Task item:
Give the number of lines in the material below that contain the word "Define". No other content is needed.

Dataset:

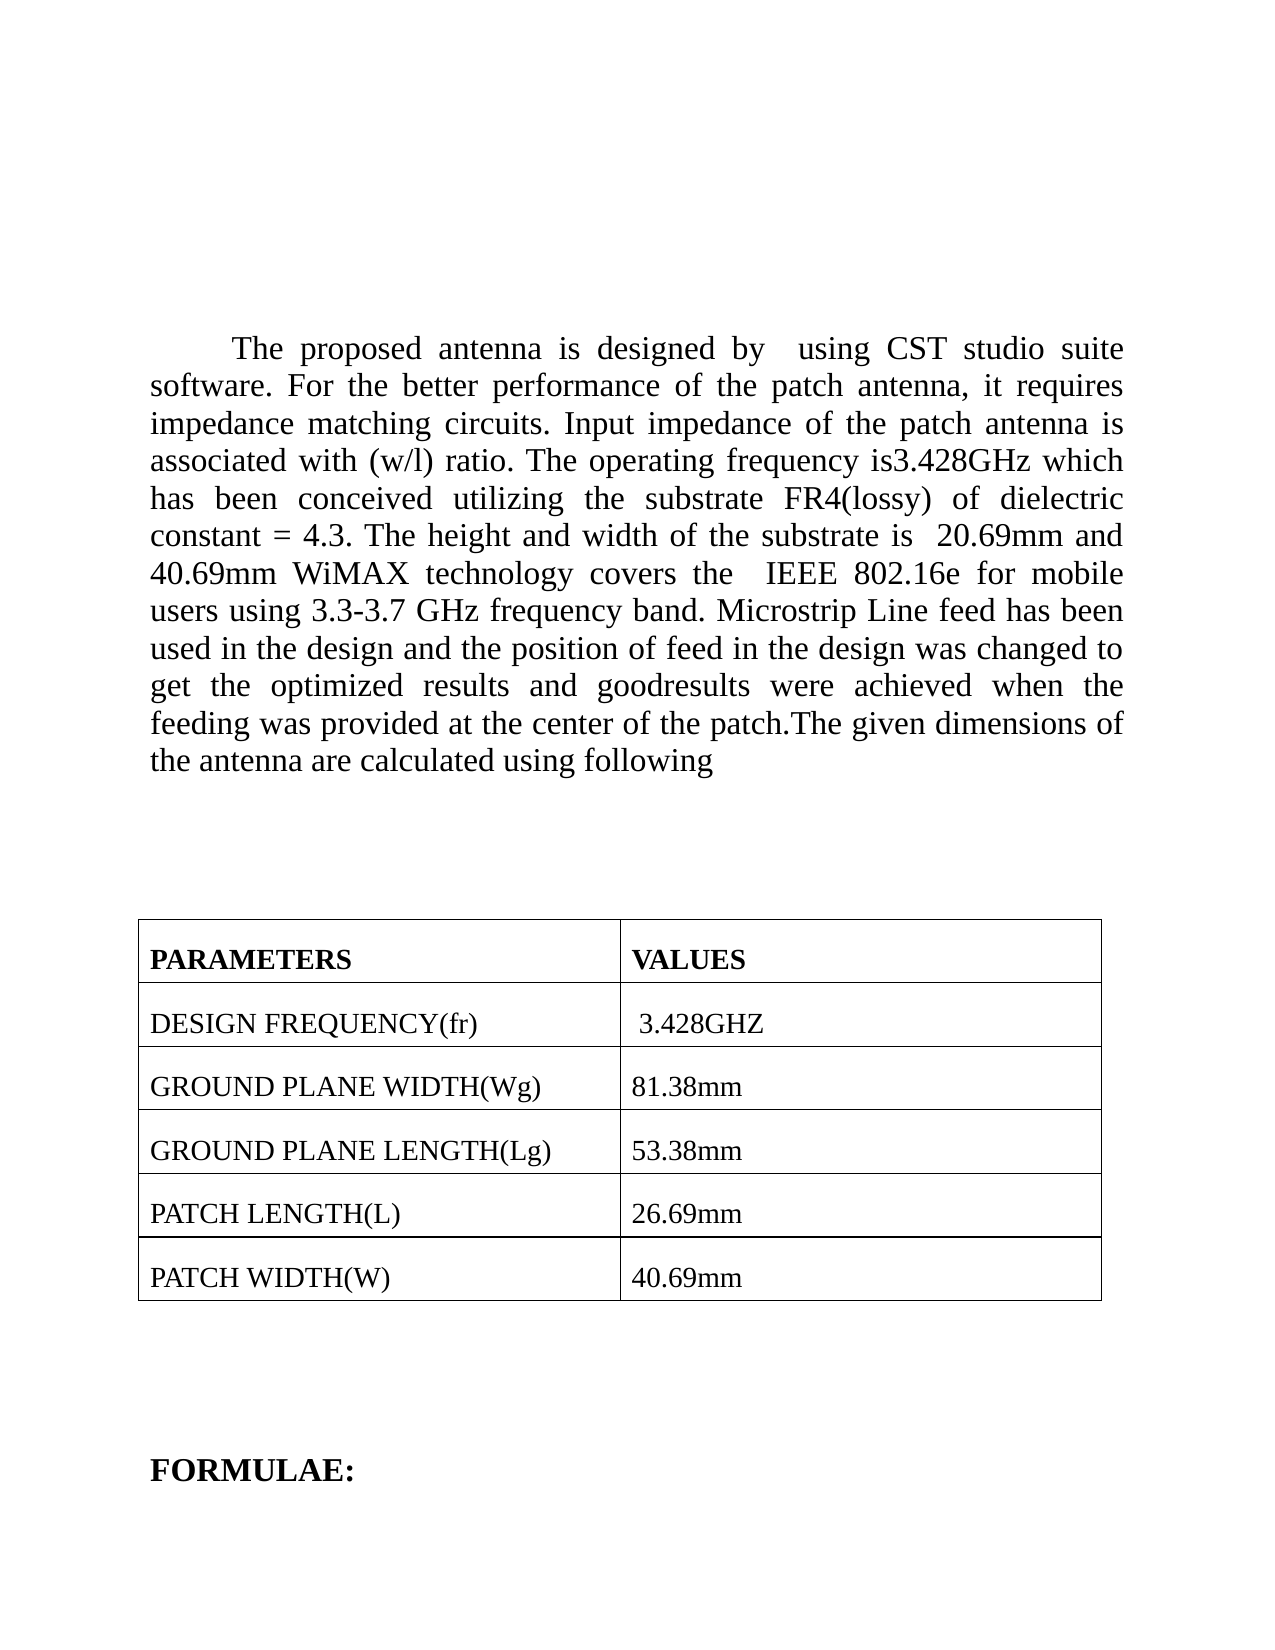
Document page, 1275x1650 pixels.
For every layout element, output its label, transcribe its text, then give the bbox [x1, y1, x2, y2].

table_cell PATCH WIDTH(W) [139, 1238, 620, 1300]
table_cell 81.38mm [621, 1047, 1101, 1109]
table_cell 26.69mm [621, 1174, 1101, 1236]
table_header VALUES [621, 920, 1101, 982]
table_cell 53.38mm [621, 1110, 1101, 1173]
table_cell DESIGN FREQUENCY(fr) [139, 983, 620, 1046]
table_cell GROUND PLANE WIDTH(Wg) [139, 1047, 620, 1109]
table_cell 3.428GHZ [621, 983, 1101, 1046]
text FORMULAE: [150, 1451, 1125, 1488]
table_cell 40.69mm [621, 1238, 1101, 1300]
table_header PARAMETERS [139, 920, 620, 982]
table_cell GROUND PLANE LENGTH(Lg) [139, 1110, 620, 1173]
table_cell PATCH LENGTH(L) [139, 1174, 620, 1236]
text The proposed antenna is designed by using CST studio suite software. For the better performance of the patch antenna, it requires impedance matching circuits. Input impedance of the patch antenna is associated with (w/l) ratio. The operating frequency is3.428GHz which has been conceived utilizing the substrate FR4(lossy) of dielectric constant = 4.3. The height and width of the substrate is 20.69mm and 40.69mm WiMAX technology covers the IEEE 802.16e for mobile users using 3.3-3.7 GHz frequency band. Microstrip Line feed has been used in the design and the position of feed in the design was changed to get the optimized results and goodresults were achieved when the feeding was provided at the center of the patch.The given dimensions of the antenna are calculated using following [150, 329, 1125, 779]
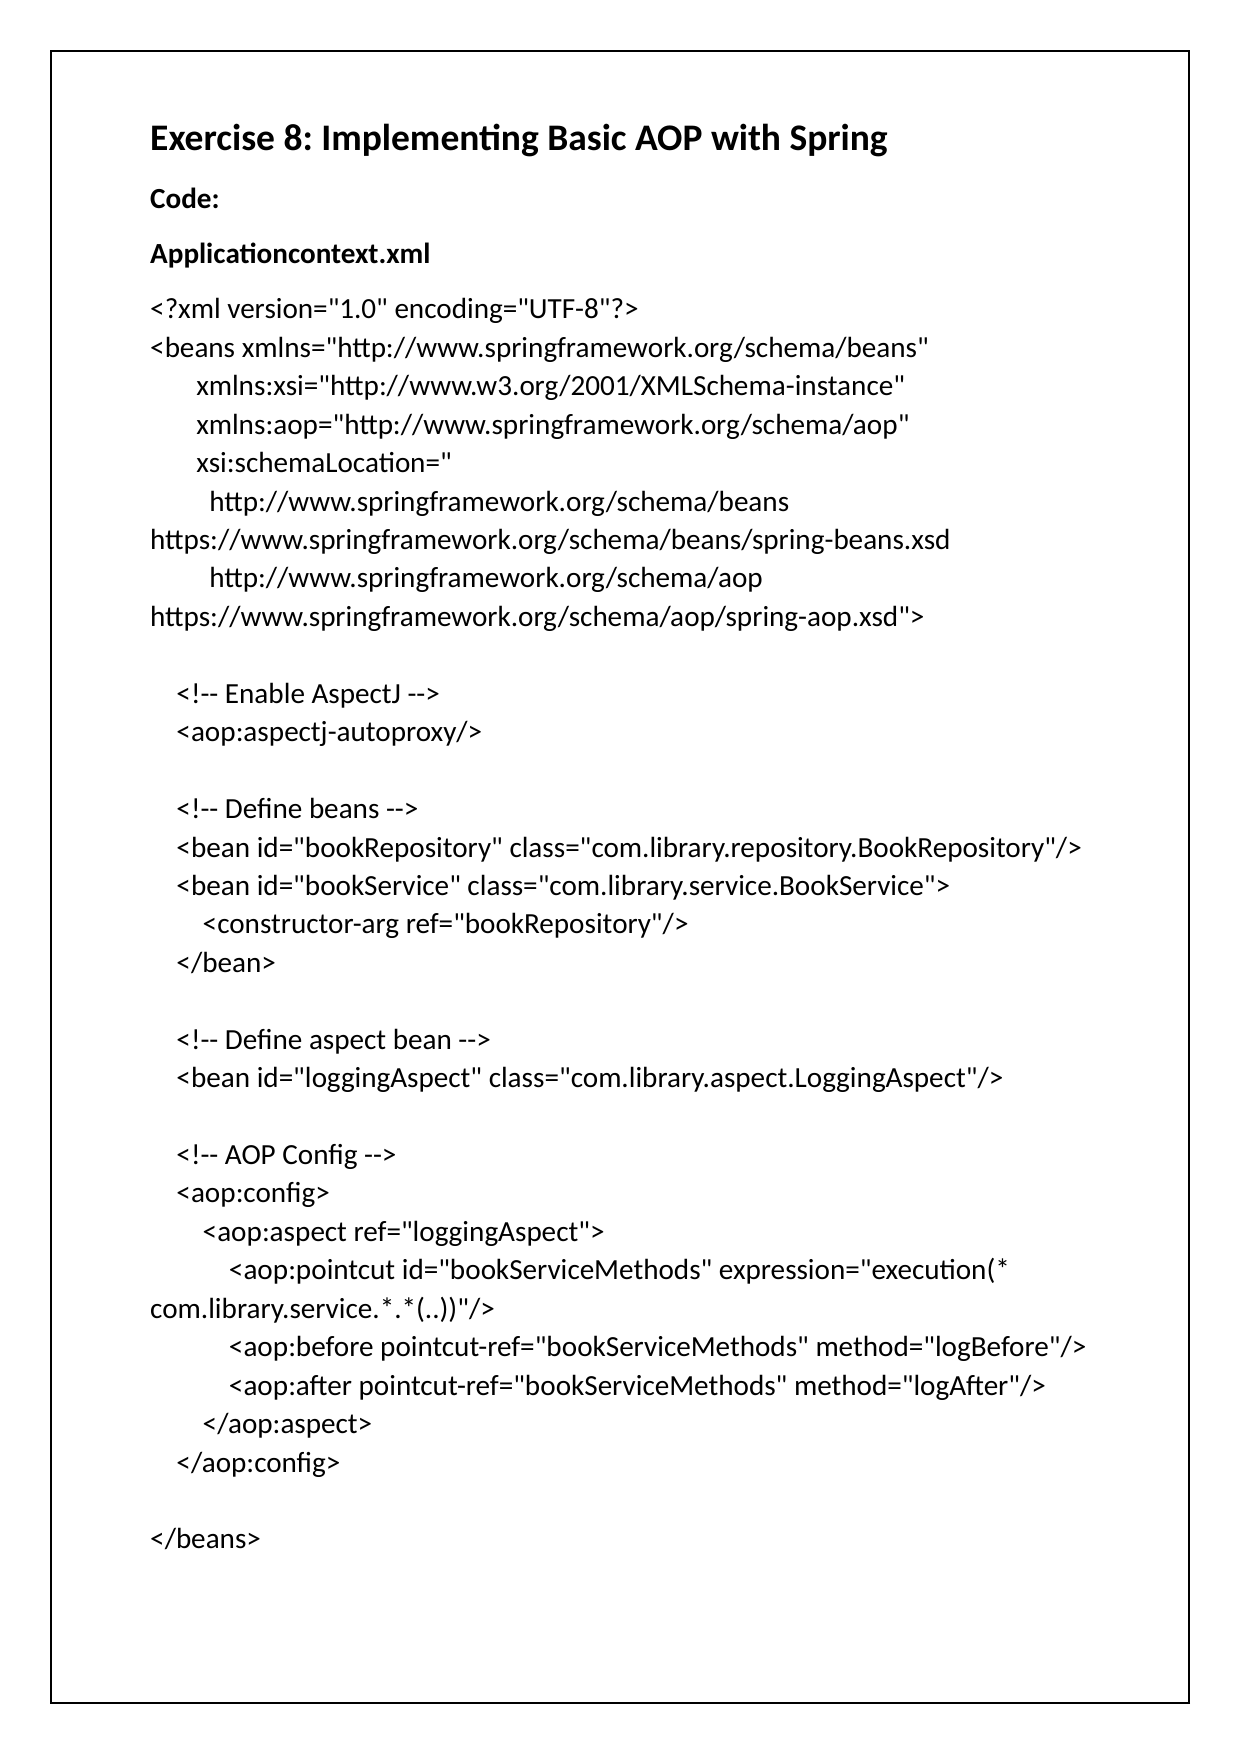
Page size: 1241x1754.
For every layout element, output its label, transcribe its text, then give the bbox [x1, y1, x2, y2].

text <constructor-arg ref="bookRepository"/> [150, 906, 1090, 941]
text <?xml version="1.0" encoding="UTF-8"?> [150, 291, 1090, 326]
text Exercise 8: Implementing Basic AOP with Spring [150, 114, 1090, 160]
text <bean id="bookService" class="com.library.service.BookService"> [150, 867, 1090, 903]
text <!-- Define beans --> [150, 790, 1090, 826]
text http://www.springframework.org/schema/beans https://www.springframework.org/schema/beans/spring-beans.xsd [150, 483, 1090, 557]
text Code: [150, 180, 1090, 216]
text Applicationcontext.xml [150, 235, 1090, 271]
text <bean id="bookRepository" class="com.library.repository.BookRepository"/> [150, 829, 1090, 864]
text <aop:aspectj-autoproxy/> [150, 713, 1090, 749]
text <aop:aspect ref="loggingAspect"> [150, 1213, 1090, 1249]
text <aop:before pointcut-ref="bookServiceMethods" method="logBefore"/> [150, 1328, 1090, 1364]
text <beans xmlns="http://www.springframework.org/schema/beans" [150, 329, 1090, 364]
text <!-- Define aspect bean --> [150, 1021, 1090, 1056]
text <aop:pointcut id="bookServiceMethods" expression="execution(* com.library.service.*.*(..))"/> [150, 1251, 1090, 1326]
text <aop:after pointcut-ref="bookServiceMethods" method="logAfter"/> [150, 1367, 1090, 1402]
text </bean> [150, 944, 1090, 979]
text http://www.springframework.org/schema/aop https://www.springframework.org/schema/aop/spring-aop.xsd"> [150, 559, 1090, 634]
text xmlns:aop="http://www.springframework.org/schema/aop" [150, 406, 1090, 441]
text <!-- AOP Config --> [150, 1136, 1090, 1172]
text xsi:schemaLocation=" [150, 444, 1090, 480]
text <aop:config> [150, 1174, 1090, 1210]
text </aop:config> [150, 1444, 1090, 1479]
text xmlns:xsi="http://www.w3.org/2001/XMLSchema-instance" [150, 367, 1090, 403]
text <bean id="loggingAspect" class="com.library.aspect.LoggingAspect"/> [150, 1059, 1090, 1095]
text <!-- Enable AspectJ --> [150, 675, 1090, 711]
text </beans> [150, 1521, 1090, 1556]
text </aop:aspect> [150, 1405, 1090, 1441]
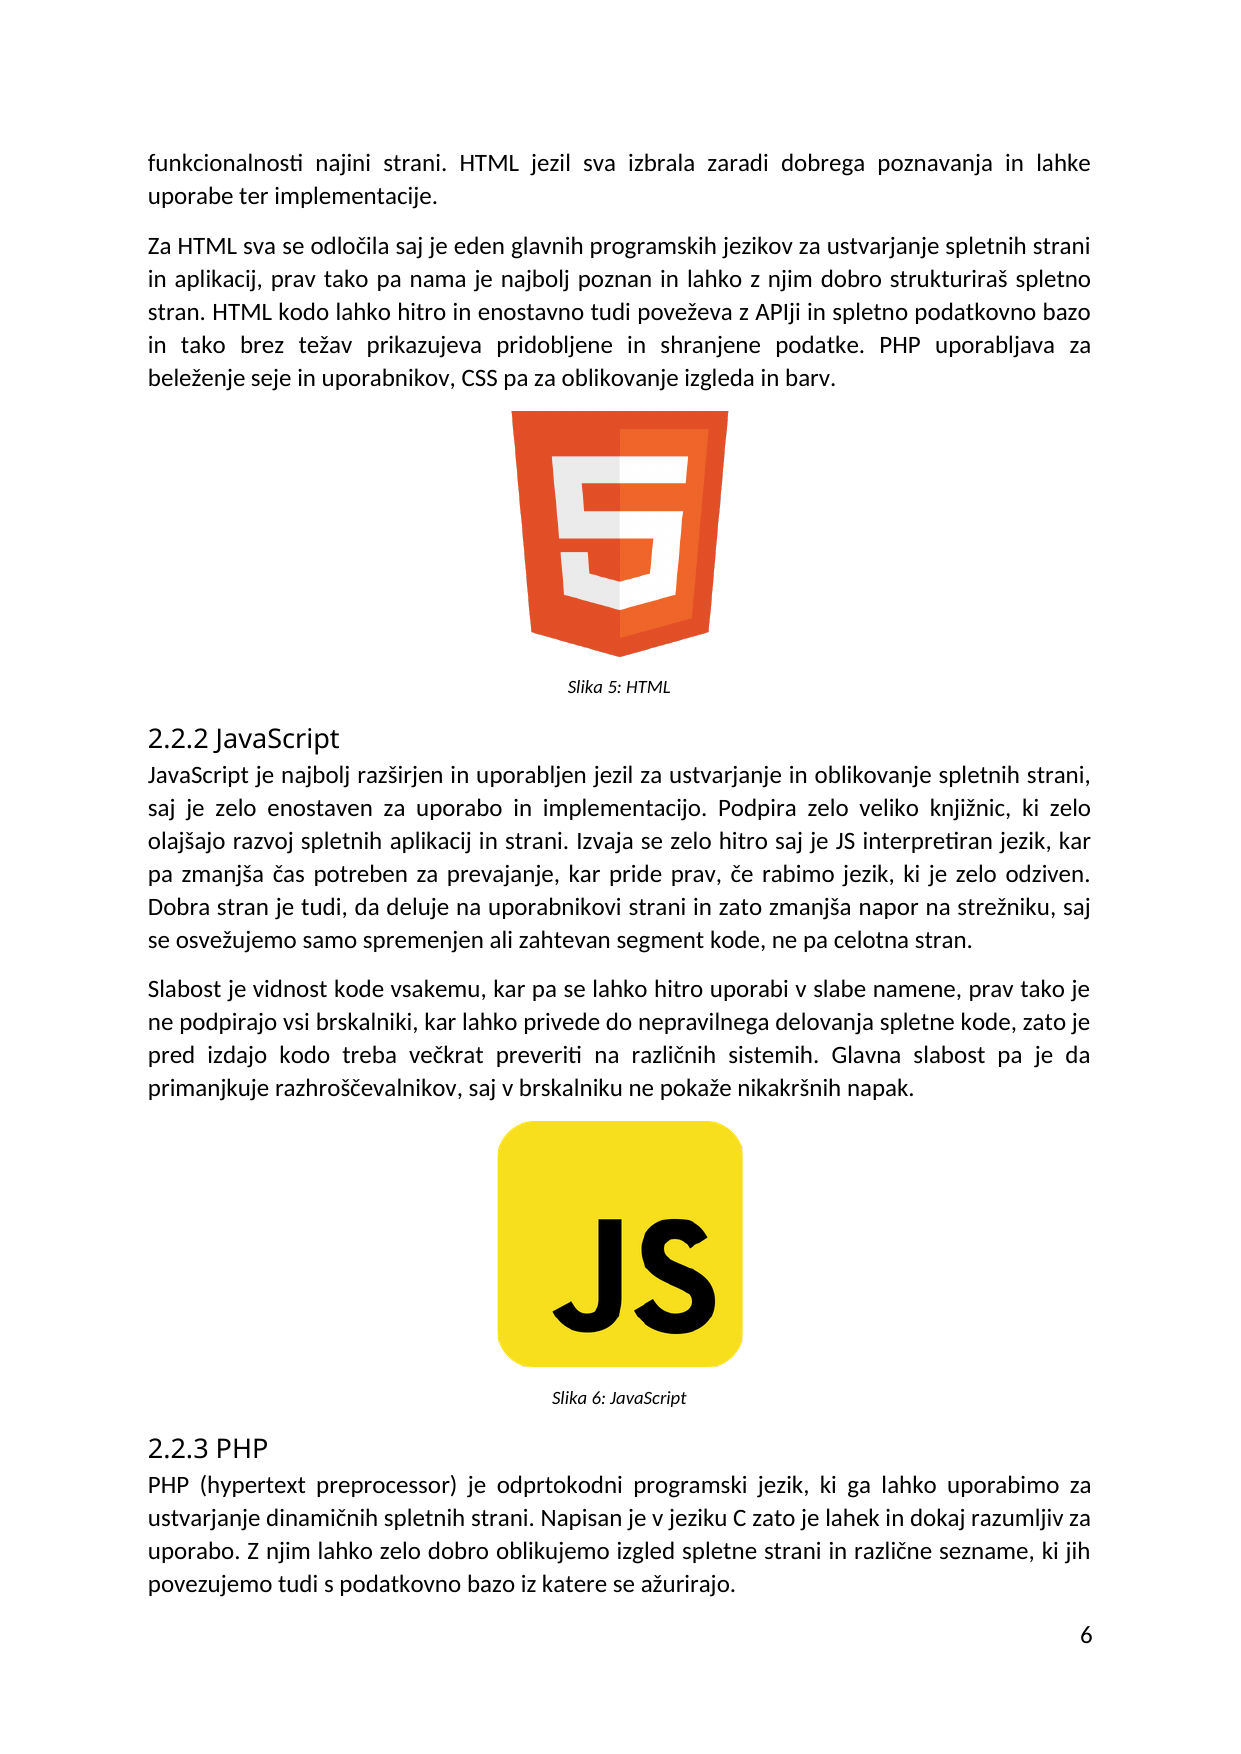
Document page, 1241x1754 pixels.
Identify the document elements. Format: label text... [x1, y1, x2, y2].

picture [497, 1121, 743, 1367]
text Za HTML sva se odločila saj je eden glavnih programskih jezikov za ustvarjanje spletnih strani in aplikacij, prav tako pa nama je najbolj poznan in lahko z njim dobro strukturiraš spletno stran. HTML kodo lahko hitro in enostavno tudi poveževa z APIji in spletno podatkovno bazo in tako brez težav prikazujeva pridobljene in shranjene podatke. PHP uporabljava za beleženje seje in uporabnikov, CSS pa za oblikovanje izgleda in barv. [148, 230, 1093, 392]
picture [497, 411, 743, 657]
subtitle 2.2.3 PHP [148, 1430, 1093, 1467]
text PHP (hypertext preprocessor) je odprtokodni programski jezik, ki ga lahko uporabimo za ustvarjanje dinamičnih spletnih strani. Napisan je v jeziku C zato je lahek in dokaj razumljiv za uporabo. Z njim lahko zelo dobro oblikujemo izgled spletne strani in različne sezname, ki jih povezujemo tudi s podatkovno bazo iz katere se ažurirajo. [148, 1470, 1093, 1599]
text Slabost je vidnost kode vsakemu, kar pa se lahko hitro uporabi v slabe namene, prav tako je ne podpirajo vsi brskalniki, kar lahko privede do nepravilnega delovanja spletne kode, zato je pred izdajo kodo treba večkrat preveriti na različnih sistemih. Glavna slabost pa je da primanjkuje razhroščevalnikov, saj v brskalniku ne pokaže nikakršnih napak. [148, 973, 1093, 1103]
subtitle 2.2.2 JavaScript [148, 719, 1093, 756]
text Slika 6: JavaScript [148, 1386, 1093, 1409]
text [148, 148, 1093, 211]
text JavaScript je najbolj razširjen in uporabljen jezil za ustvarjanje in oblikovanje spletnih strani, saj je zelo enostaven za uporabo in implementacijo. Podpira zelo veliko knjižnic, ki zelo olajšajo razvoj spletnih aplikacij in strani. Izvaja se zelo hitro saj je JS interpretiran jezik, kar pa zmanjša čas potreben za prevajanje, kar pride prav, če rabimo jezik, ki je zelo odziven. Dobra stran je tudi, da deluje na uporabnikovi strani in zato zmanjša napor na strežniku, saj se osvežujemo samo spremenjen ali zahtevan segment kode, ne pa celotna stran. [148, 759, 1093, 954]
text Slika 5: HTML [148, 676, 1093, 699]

Task solution:
2